THE PROBLEM:
Print the lines below word for word, beginning with the first and ending with the line that holds "ring pip: (263, 225)", and skip every picture.

PROVIDED DATA:
=== Begin Enclosure ===

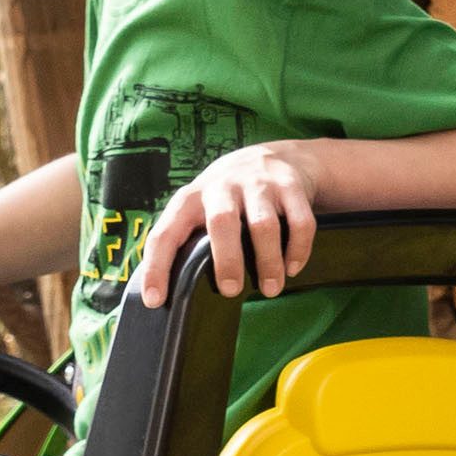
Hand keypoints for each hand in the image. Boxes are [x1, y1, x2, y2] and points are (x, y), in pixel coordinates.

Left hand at [140, 142, 320, 304]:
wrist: (276, 155)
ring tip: (270, 288)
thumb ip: (187, 239)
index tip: (156, 299)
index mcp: (192, 198)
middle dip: (227, 260)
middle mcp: (223, 187)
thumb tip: (164, 291)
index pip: (166, 232)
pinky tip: (292, 268)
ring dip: (268, 261)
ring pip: (263, 225)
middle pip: (221, 222)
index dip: (157, 266)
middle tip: (231, 289)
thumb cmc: (230, 195)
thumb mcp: (202, 206)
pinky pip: (299, 222)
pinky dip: (298, 249)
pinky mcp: (290, 186)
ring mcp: (259, 184)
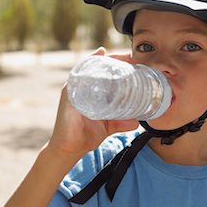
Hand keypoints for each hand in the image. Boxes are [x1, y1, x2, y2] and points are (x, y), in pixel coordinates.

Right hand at [47, 47, 138, 161]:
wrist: (71, 148)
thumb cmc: (86, 135)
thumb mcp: (108, 126)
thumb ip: (122, 122)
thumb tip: (138, 121)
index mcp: (91, 91)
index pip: (104, 72)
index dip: (118, 64)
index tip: (134, 61)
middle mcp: (82, 87)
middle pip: (98, 66)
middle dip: (114, 59)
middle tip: (130, 58)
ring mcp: (74, 89)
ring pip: (88, 67)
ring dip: (104, 60)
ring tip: (120, 59)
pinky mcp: (68, 94)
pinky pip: (77, 76)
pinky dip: (87, 67)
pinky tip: (98, 60)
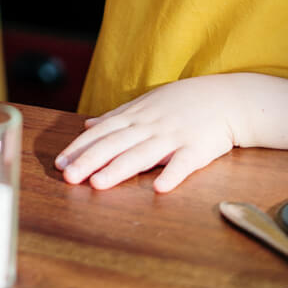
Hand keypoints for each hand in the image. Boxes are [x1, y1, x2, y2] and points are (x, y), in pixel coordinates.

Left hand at [54, 75, 244, 192]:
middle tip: (68, 177)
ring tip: (98, 184)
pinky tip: (158, 189)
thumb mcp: (146, 103)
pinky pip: (183, 164)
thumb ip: (117, 116)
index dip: (80, 147)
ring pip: (141, 154)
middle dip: (89, 160)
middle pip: (115, 144)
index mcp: (136, 115)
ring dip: (119, 169)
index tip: (60, 162)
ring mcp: (173, 136)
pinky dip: (171, 174)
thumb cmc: (182, 102)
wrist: (226, 99)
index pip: (102, 133)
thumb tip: (88, 125)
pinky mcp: (198, 149)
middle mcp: (150, 125)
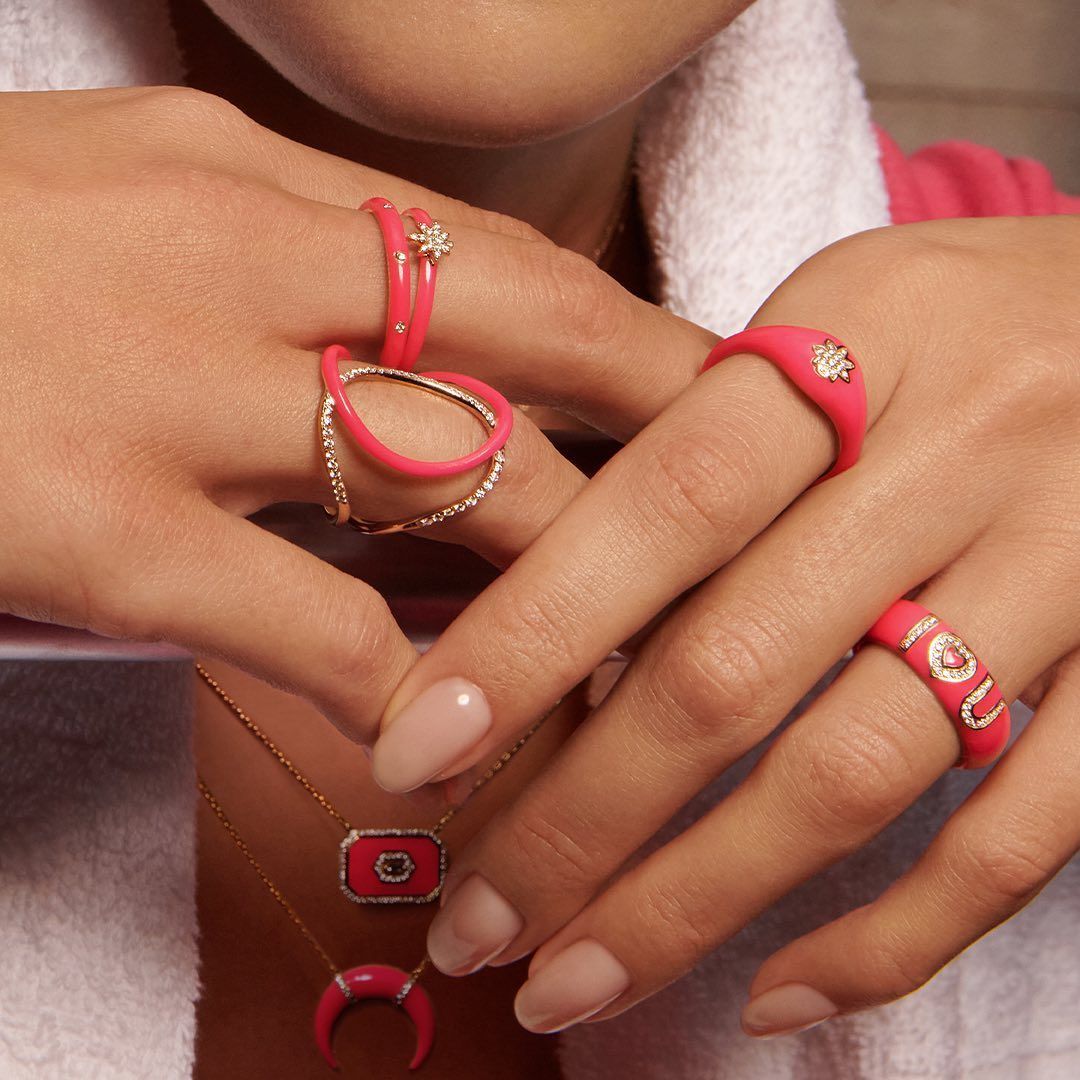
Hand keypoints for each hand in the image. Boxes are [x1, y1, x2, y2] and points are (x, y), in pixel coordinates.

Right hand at [0, 87, 713, 742]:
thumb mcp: (109, 192)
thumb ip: (251, 250)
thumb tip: (373, 317)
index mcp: (236, 170)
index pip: (485, 249)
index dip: (611, 325)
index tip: (686, 382)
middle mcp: (239, 254)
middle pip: (534, 327)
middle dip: (668, 413)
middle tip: (758, 487)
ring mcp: (180, 386)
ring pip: (466, 475)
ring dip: (578, 573)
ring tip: (641, 644)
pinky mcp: (108, 525)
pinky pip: (322, 623)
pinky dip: (412, 688)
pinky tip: (447, 731)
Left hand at [375, 216, 1079, 1033]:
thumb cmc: (966, 320)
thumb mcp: (839, 317)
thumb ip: (708, 441)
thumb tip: (546, 601)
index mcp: (861, 334)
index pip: (668, 500)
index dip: (532, 634)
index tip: (417, 750)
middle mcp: (965, 449)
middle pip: (737, 665)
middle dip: (580, 815)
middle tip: (472, 918)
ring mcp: (1070, 562)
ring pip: (855, 772)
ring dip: (692, 900)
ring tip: (569, 978)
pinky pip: (1021, 832)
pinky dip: (891, 933)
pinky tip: (773, 990)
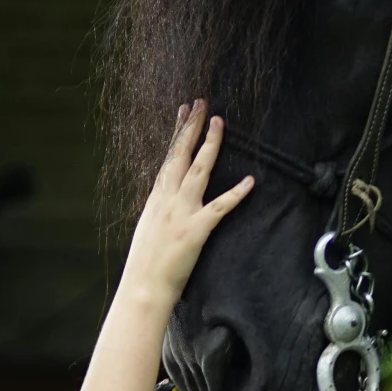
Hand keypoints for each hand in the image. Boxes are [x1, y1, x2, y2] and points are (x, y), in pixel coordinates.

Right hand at [123, 100, 253, 304]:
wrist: (142, 287)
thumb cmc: (145, 263)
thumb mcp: (148, 227)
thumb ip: (159, 208)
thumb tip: (166, 194)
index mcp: (156, 198)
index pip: (169, 158)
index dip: (178, 133)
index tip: (183, 112)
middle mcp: (167, 199)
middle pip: (181, 155)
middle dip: (191, 127)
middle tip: (200, 103)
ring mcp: (181, 212)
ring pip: (199, 171)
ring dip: (209, 145)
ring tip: (219, 122)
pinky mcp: (196, 230)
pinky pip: (219, 208)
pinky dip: (235, 194)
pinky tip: (249, 181)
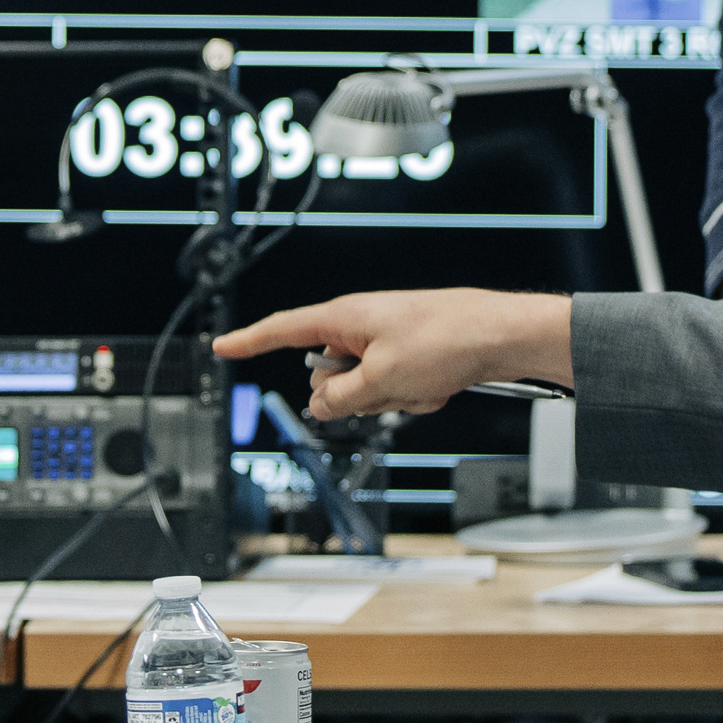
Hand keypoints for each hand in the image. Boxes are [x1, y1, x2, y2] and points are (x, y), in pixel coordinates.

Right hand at [214, 291, 569, 418]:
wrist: (500, 337)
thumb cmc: (446, 340)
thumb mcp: (381, 380)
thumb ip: (340, 397)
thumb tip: (320, 405)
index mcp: (344, 318)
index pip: (283, 331)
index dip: (250, 341)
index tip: (222, 346)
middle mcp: (360, 326)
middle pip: (327, 376)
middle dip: (352, 395)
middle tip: (386, 389)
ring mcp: (385, 342)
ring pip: (363, 389)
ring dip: (389, 398)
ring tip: (420, 385)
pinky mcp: (409, 357)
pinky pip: (393, 390)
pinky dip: (412, 396)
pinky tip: (437, 387)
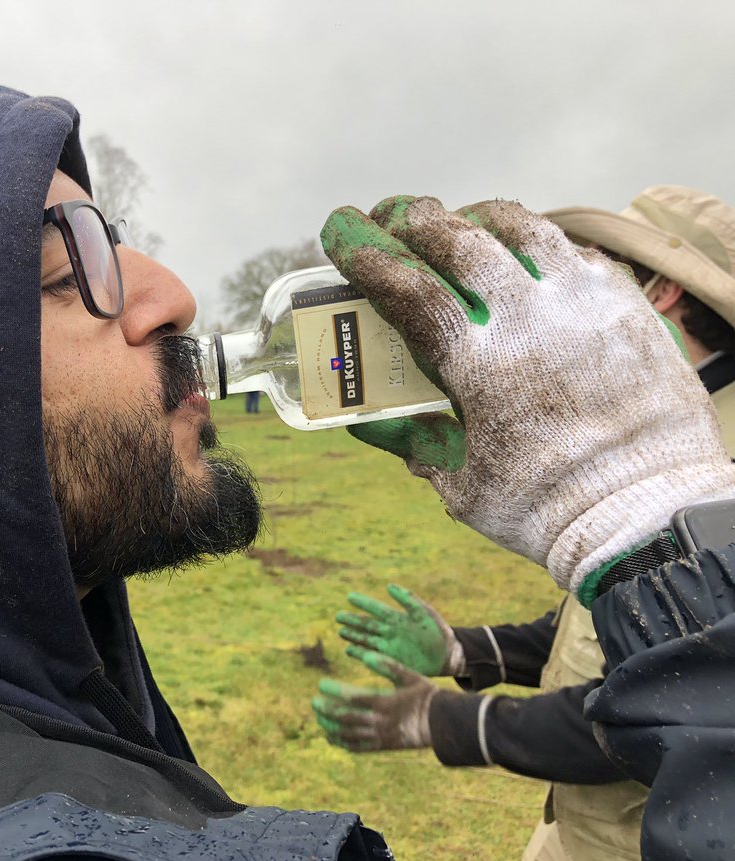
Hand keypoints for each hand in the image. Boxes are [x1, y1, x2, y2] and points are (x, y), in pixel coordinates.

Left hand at [311, 651, 436, 750]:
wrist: (444, 723)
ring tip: (319, 718)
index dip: (334, 692)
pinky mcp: (383, 745)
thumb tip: (368, 655)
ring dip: (330, 726)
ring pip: (349, 734)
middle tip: (314, 702)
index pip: (353, 697)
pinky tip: (331, 736)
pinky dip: (342, 743)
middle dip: (327, 710)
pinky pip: (358, 747)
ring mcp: (381, 736)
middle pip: (346, 718)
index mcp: (385, 702)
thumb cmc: (426, 695)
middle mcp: (380, 721)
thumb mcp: (410, 676)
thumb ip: (389, 665)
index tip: (321, 685)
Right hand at [320, 197, 734, 595]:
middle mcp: (529, 320)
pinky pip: (575, 252)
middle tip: (392, 215)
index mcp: (479, 365)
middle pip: (461, 242)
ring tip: (459, 219)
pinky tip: (526, 254)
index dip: (367, 255)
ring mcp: (583, 305)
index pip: (410, 290)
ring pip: (524, 230)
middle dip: (415, 220)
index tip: (340, 231)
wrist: (650, 515)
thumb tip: (364, 421)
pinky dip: (539, 243)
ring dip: (479, 218)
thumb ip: (411, 444)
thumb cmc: (546, 509)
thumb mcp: (460, 485)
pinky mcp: (625, 306)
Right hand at [336, 583, 464, 676]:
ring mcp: (390, 646)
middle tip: (338, 616)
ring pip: (367, 639)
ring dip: (353, 636)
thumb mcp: (424, 612)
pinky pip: (373, 654)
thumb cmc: (438, 631)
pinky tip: (349, 650)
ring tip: (340, 632)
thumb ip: (406, 599)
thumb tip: (388, 585)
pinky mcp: (392, 659)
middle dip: (353, 621)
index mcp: (398, 618)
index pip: (377, 609)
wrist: (448, 654)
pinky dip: (360, 653)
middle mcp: (390, 631)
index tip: (350, 597)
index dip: (363, 603)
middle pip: (367, 625)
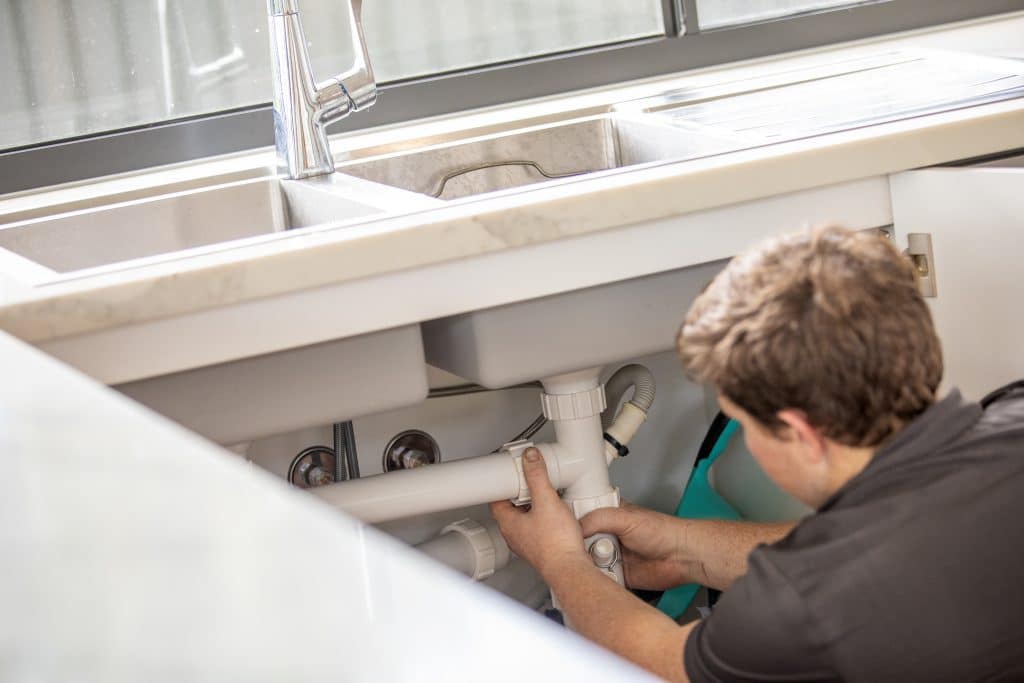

=== End Enclosure ===

TASK RESULT:
Hand keypoints for each hand in the image. Boxes are [x1, y1, x2, y2] and points are (x, y), in pixel coordinates.

Left hand at [140, 142, 320, 304]:
wrist: (276, 155)
ring tip: (270, 288)
thumb ip: (187, 239)
index tip: (156, 299)
index mcp: (192, 198)
middle dip: (227, 260)
middle mcp: (223, 187)
thumb tip: (164, 291)
index pip: (166, 232)
pinky tip: (292, 268)
ring dip: (268, 261)
ring pip: (263, 225)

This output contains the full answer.